Each record has to be repeated exactly as given.

:::::

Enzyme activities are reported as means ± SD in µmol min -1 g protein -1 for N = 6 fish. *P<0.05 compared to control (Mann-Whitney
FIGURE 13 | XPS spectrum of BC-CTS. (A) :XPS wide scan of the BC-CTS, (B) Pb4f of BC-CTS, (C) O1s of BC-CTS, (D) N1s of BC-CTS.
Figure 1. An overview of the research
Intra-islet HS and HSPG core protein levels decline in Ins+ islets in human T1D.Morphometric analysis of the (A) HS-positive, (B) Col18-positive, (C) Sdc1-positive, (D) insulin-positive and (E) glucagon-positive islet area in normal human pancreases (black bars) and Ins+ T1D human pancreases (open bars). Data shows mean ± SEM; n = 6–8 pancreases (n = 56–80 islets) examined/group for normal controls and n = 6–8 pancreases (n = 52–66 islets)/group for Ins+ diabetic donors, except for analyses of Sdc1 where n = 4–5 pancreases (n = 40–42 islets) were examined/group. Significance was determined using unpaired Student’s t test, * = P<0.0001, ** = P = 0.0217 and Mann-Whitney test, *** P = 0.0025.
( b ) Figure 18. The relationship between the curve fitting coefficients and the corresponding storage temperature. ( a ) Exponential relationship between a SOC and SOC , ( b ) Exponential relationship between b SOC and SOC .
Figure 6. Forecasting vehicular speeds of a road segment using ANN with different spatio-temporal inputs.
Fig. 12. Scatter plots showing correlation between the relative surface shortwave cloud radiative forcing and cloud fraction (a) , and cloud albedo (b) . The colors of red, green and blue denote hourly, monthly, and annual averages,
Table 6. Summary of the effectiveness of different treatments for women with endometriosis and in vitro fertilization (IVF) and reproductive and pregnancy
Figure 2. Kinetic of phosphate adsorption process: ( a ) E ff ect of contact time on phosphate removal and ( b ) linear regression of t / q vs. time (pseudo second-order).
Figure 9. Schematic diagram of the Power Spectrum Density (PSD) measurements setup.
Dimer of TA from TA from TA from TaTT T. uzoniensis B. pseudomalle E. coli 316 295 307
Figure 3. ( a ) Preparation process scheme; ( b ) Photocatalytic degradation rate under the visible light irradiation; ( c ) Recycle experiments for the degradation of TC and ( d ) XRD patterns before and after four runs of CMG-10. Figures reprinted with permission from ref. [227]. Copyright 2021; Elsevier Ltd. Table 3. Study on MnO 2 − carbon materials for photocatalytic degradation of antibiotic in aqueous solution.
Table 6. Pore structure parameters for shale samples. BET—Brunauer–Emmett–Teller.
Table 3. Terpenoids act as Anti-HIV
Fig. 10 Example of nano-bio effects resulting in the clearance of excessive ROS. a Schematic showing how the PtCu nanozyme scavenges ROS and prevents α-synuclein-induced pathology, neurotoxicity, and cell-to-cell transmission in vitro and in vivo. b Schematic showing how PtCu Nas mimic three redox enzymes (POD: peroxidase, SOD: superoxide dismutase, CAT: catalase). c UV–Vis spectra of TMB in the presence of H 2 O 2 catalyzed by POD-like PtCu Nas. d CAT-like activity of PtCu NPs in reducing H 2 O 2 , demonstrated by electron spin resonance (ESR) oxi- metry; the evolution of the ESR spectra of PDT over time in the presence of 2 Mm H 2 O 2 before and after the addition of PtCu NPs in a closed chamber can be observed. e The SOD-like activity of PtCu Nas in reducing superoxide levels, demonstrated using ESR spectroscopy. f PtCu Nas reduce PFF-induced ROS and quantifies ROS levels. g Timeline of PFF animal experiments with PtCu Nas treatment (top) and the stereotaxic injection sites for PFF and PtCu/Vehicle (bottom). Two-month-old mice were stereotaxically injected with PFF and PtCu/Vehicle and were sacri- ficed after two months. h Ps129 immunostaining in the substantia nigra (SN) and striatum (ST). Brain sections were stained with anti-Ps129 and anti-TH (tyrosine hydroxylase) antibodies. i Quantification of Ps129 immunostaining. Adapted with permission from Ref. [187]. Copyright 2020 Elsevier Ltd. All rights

:::::

Result of this exercise →
Enzyme activities are reported as means ± SD in µmol min -1 g protein -1 for N = 6 fish. *P<0.05 compared to control (Mann-Whitney
FIGURE 13 | XPS spectrum of BC-CTS. (A) :XPS wide scan of the BC-CTS, (B) Pb4f of BC-CTS, (C) O1s of BC-CTS, (D) N1s of BC-CTS.
Figure 1. An overview of the research
Intra-islet HS and HSPG core protein levels decline in Ins+ islets in human T1D.Morphometric analysis of the (A) HS-positive, (B) Col18-positive, (C) Sdc1-positive, (D) insulin-positive and (E) glucagon-positive islet area in normal human pancreases (black bars) and Ins+ T1D human pancreases (open bars). Data shows mean ± SEM; n = 6–8 pancreases (n = 56–80 islets) examined/group for normal controls and n = 6–8 pancreases (n = 52–66 islets)/group for Ins+ diabetic donors, except for analyses of Sdc1 where n = 4–5 pancreases (n = 40–42 islets) were examined/group. Significance was determined using unpaired Student’s t test, * = P<0.0001, ** = P = 0.0217 and Mann-Whitney test, *** P = 0.0025.
( b ) Figure 18. The relationship between the curve fitting coefficients and the corresponding storage temperature. ( a ) Exponential relationship between a SOC and SOC , ( b ) Exponential relationship between b SOC and SOC .
Figure 6. Forecasting vehicular speeds of a road segment using ANN with different spatio-temporal inputs.
Fig. 12. Scatter plots showing correlation between the relative surface shortwave cloud radiative forcing and cloud fraction (a) , and cloud albedo (b) . The colors of red, green and blue denote hourly, monthly, and annual averages,
Table 6. Summary of the effectiveness of different treatments for women with endometriosis and in vitro fertilization (IVF) and reproductive and pregnancy
Figure 2. Kinetic of phosphate adsorption process: ( a ) E ff ect of contact time on phosphate removal and ( b ) linear regression of t / q vs. time (pseudo second-order).
Figure 9. Schematic diagram of the Power Spectrum Density (PSD) measurements setup.
Dimer of TA from TA from TA from TaTT T. uzoniensis B. pseudomalle E. coli 316 295 307
Figure 3. ( a ) Preparation process scheme; ( b ) Photocatalytic degradation rate under the visible light irradiation; ( c ) Recycle experiments for the degradation of TC and ( d ) XRD patterns before and after four runs of CMG-10. Figures reprinted with permission from ref. [227]. Copyright 2021; Elsevier Ltd. Table 3. Study on MnO 2 − carbon materials for photocatalytic degradation of antibiotic in aqueous solution.
Table 6. Pore structure parameters for shale samples. BET—Brunauer–Emmett–Teller.
Table 3. Terpenoids act as Anti-HIV
Fig. 10 Example of nano-bio effects resulting in the clearance of excessive ROS. a Schematic showing how the PtCu nanozyme scavenges ROS and prevents α-synuclein-induced pathology, neurotoxicity, and cell-to-cell transmission in vitro and in vivo. b Schematic showing how PtCu Nas mimic three redox enzymes (POD: peroxidase, SOD: superoxide dismutase, CAT: catalase). c UV–Vis spectra of TMB in the presence of H 2 O 2 catalyzed by POD-like PtCu Nas. d CAT-like activity of PtCu NPs in reducing H 2 O 2 , demonstrated by electron spin resonance (ESR) oxi- metry; the evolution of the ESR spectra of PDT over time in the presence of 2 Mm H 2 O 2 before and after the addition of PtCu NPs in a closed chamber can be observed. e The SOD-like activity of PtCu Nas in reducing superoxide levels, demonstrated using ESR spectroscopy. f PtCu Nas reduce PFF-induced ROS and quantifies ROS levels. g Timeline of PFF animal experiments with PtCu Nas treatment (top) and the stereotaxic injection sites for PFF and PtCu/Vehicle (bottom). Two-month-old mice were stereotaxically injected with PFF and PtCu/Vehicle and were sacri- ficed after two months. h Ps129 immunostaining in the substantia nigra (SN) and striatum (ST). Brain sections were stained with anti-Ps129 and anti-TH (tyrosine hydroxylase) antibodies. i Quantification of Ps129 immunostaining. Adapted with permission from Ref. [187]. Copyright 2020 Elsevier Ltd. All rights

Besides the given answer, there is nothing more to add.